▶ What is needed
Would you give the listing back word for word once its pictures are removed?

▶ Provided entries

------------------------

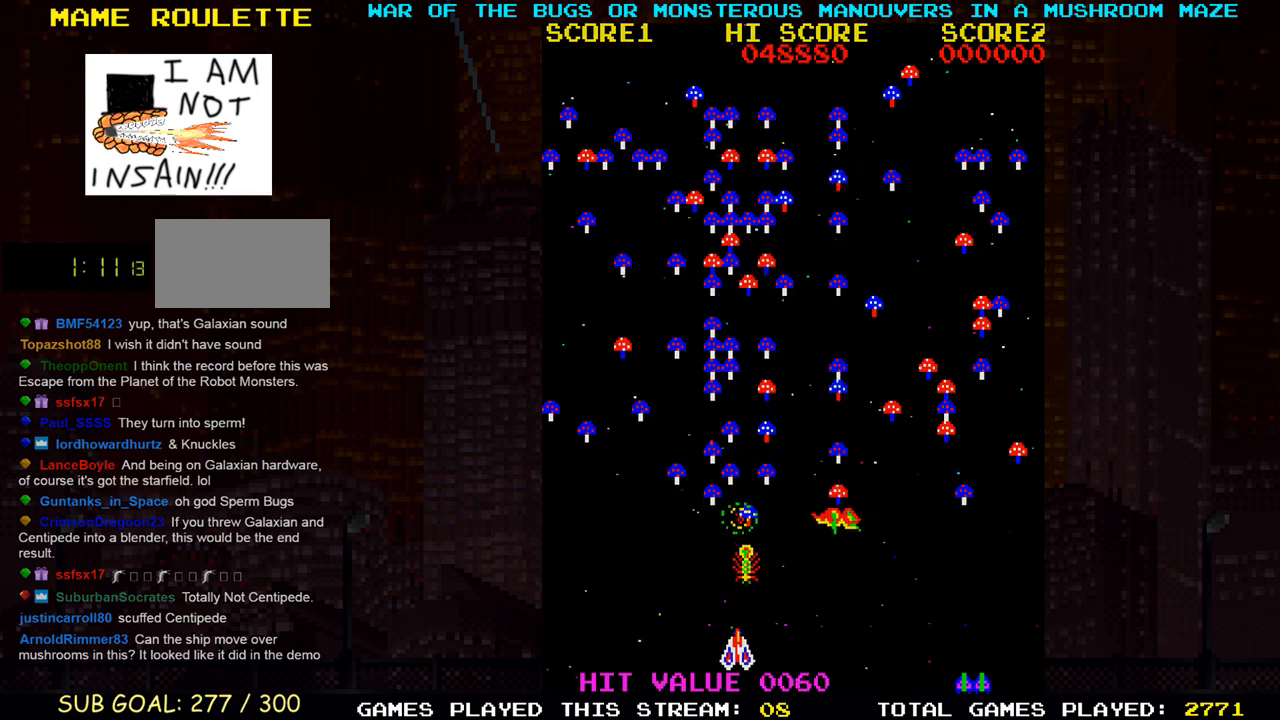
{"buttons": ["SQUARE"], "left_stick": "center", "events": [[183, "left_stick", "right"], [267, "left_stick", "center"]]}
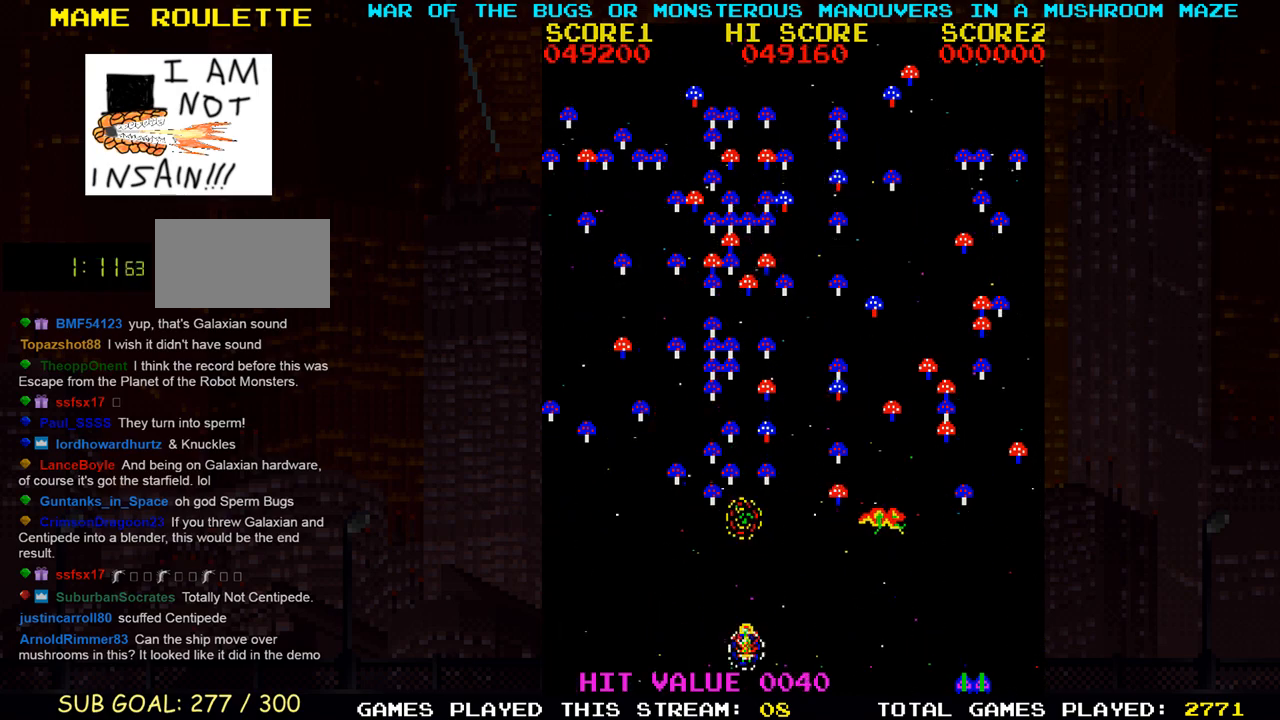
{"buttons": ["SQUARE"], "left_stick": "center", "events": []}
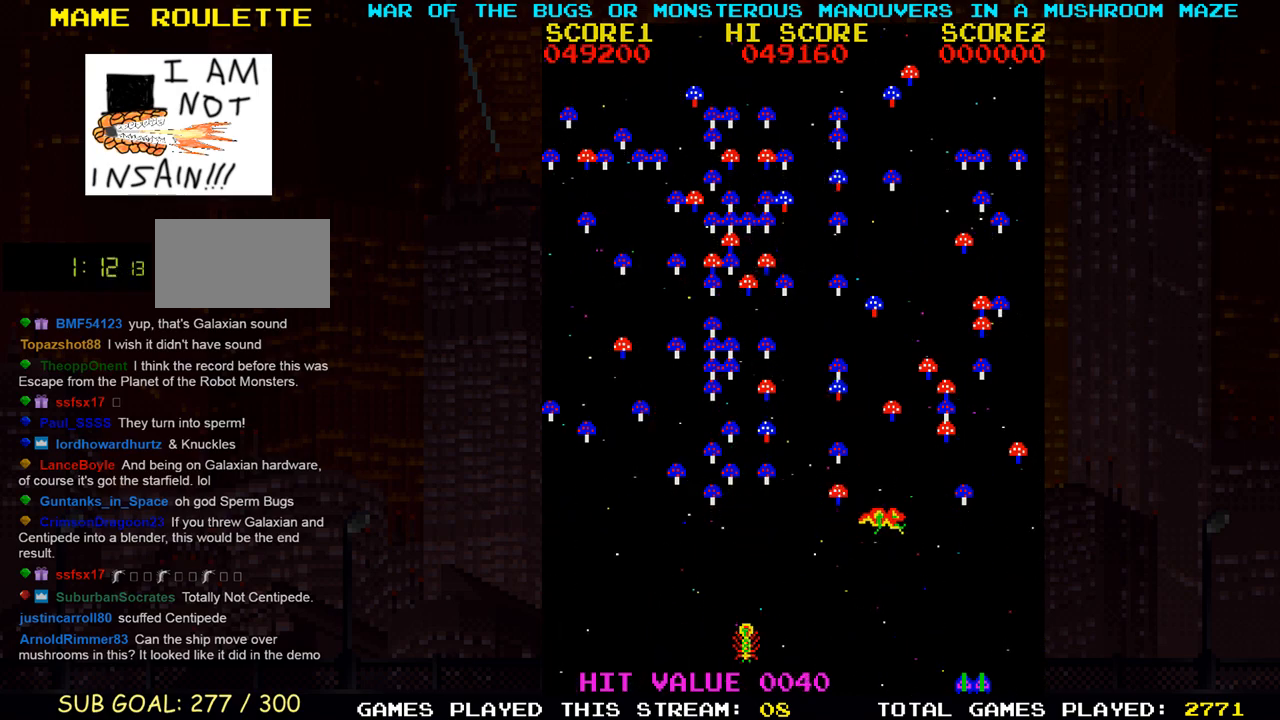
{"buttons": ["SQUARE"], "left_stick": "center", "events": []}
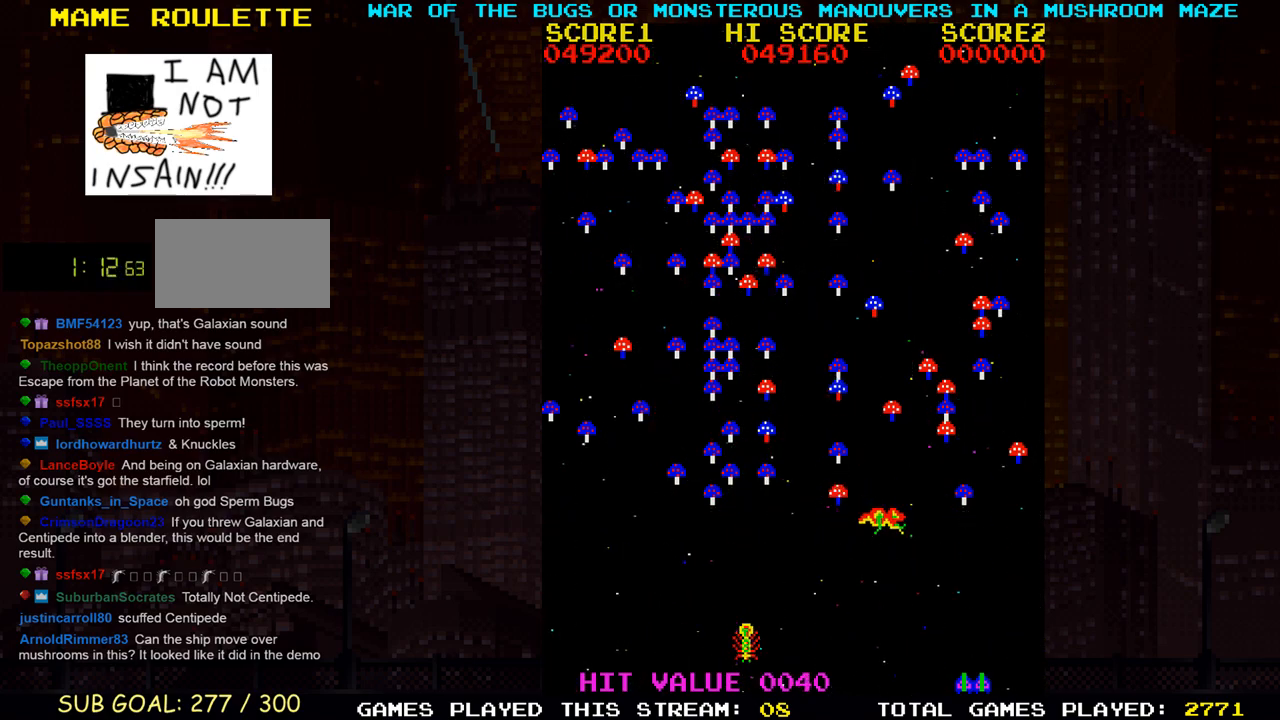
{"buttons": ["SQUARE"], "left_stick": "center", "events": []}
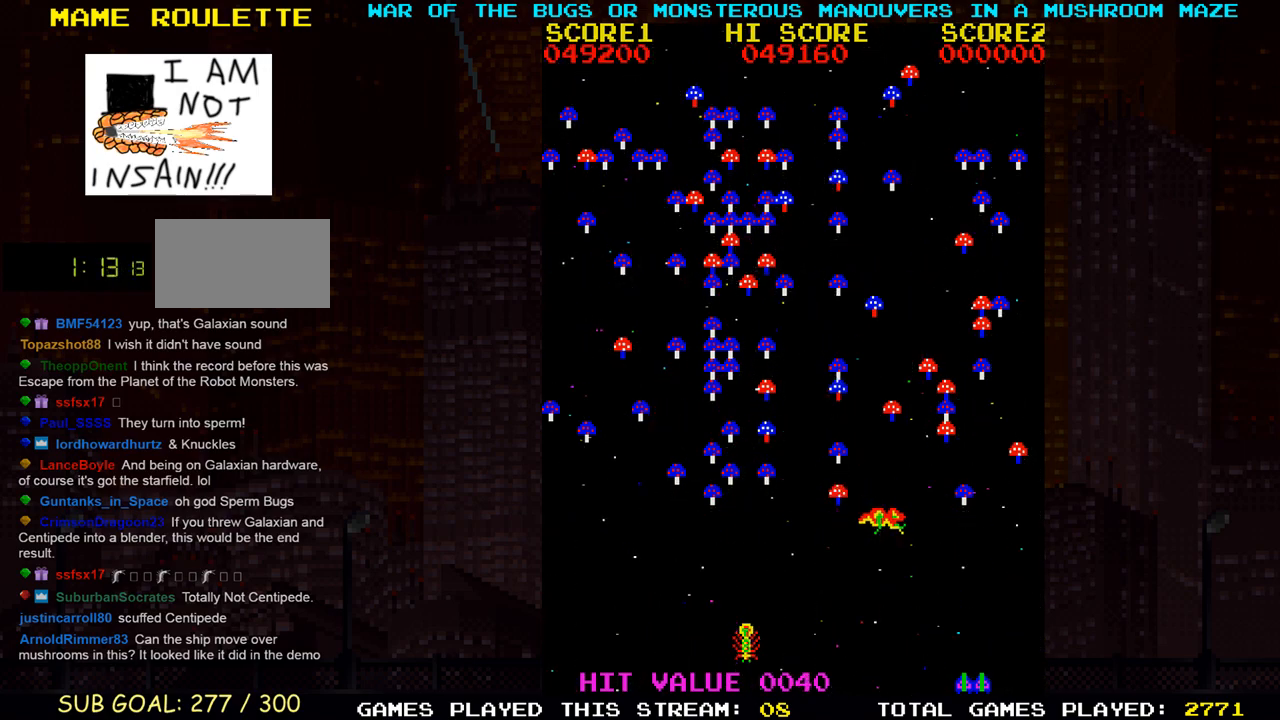
{"buttons": ["SQUARE"], "left_stick": "center", "events": []}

------------------------

▶ Solution to this exercise
{"buttons": ["SQUARE"], "left_stick": "center", "events": [[183, "left_stick", "right"], [267, "left_stick", "center"]]}
{"buttons": ["SQUARE"], "left_stick": "center", "events": []}
{"buttons": ["SQUARE"], "left_stick": "center", "events": []}
{"buttons": ["SQUARE"], "left_stick": "center", "events": []}
{"buttons": ["SQUARE"], "left_stick": "center", "events": []}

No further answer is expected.